All the photo frames that used to be on the mantle and by the bed were now devoid of photographs that now lay scattered on the floor as torn pieces with only Jen's face still intact.

He managed to get her changed into pajamas and tucked under the sheets.

"I'll stay tonight, okay," he told her, sitting by her.

She nodded, her crying subsiding. She held on to his hand. "I forgot to tell you something in the middle of all that drama."

"What is it?"

"Joey's accepted a position in New York. She'll start work in a week."

"She phoned you?"

"She needed a recommendation for a good estate agent. She tried to call you too but they told her you were away at a shoot and your cellular was turned off."

"Why the sudden change?"

"Haven't you heard?" Jen droned on sleepily. "She and Dawson broke up again."

*****

He was staring at the ceiling in the darkness. The moving shadows and the silence, occasionally pierced by a police siren or the meow of a cat, which accompanied each nightfall, were beginning to become his closest friends, next to the person who already was sleeping off her drunken stupor in her bed.

He and Jen had left for NYU together, both disillusioned. Both cynical. High school was where you spent either the best times of your life or the worst. It hadn't been good to him. He simply had his heart broken one too many times.
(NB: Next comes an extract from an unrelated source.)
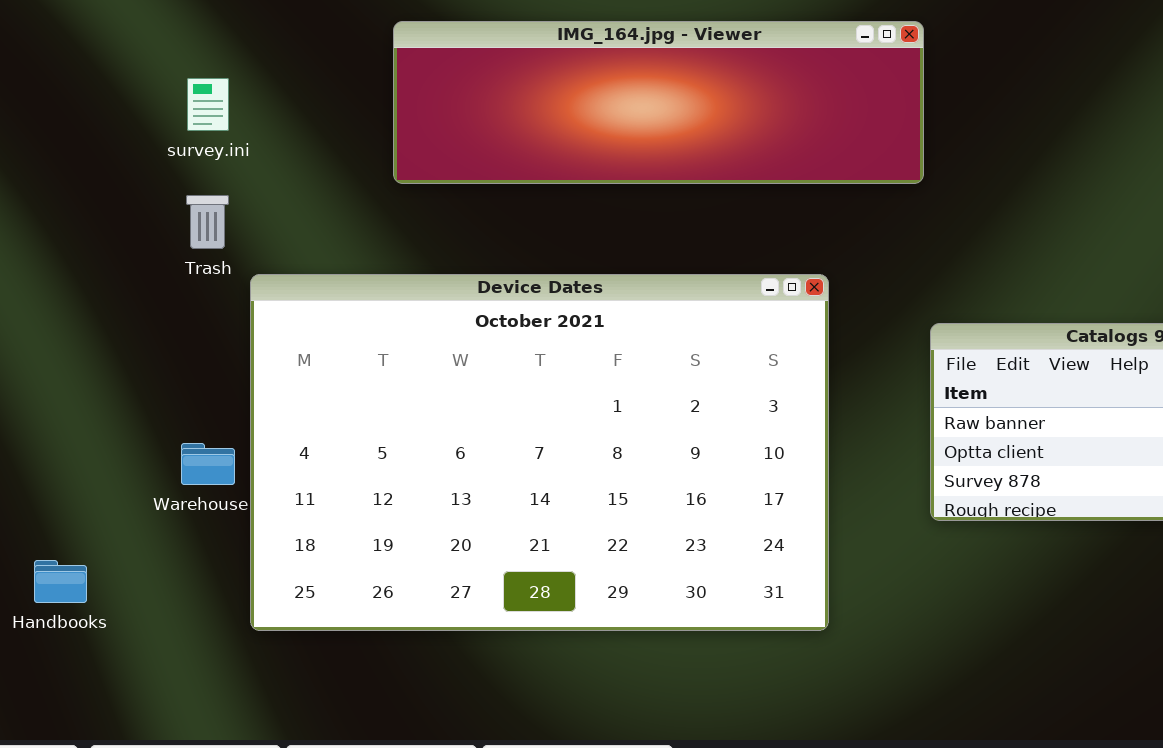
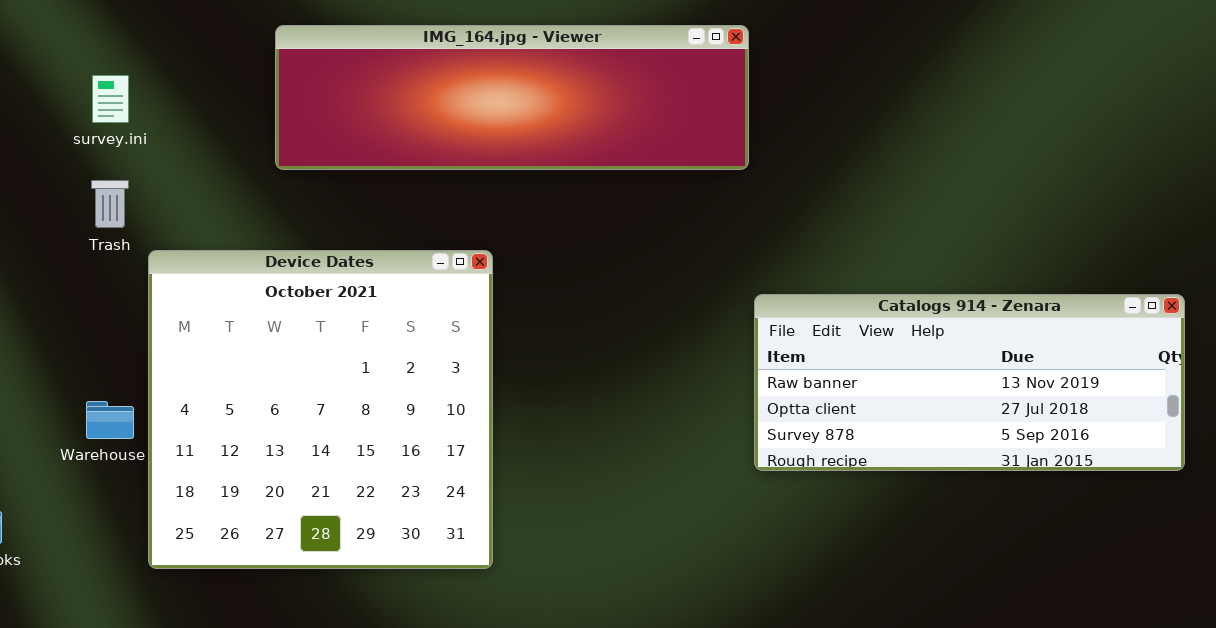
Device Dates: [250,274,829,631] -> [148,250,493,569], resized

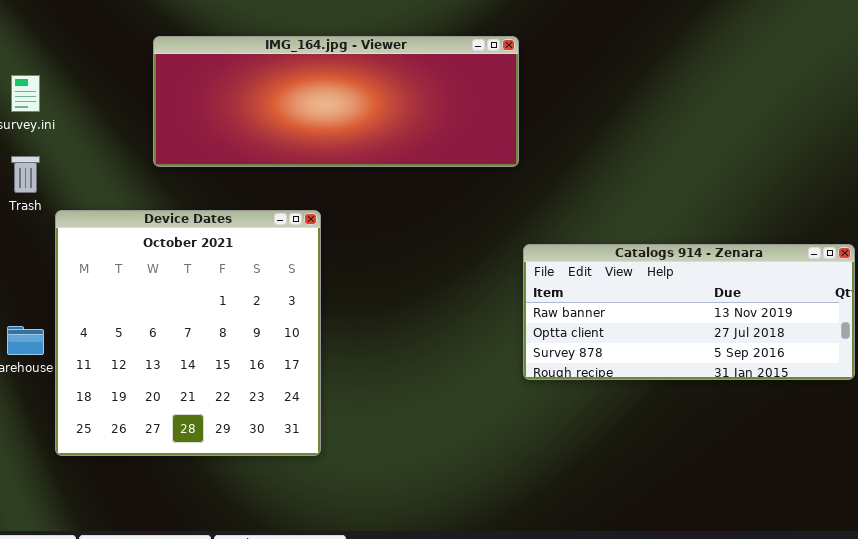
IMG_164.jpg - Viewer: [275,25,749,170] -> [153,36,519,167], resized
So Jen and him had wild times in college. They worked hard, played hard. Went out on dates, got laid. Ben was Jen's first serious relationship since having left Capeside. The last one he had was better left forgotten.

The clock ticked on. He nearly fell off the couch, grappling with his coat for his cellular phone. Squinting to see in what little light there was from the outside, he sped-dialed long distance.

She picked up on the fifth ring. "Hello." She sounded hoarse. He imagined her eyes red and swollen.

"I just heard."

She started sniffling and then she sobbed. "We're such fools, aren't we?"

"Potter, a fool isn't what I'd call you."

"I don't know what possessed Dawson and I to try to make it work for the sixtieth time."

"What happened?"

"Nothing. He's leaving for England in two days."

"England?"

"Got offered the chance to direct a new local drama series."

"And that's nothing?"

"Exactly that. He got the call, told me about it and we both decided on the spot that he should go. There wasn't even talk of what was going to happen to us."

She had stopped crying and sounded a lot calmer.

"Are you keeping silent," she finally asked, "because you're lamenting on how silly I sound?"

"Joey, you know me better than that."

"Is it going to be a problem, my being in New York?"

"No," he answered honestly, "it's not."

And he settled back onto the couch, voice hushed and comforting as he kept the person on the line, hoping it would help her sleep if he listened.

In the still of the night, Jen restlessly turned on her side. She could hear him vaguely on the phone and didn't need a second guess as to whom he was talking. She'd tried telling him over and over again but his resolve would always weaken.

"Jen, I've been trying my damnest to stay away since high school and it feels like every moment of that time I spent doing that, I'm thinking of her." He slumped lower into the same couch he now was on. "It hasn't worked," he reasoned solemnly each time.

Sighing, she could only hope he wouldn't get his fragile heart broken ...again.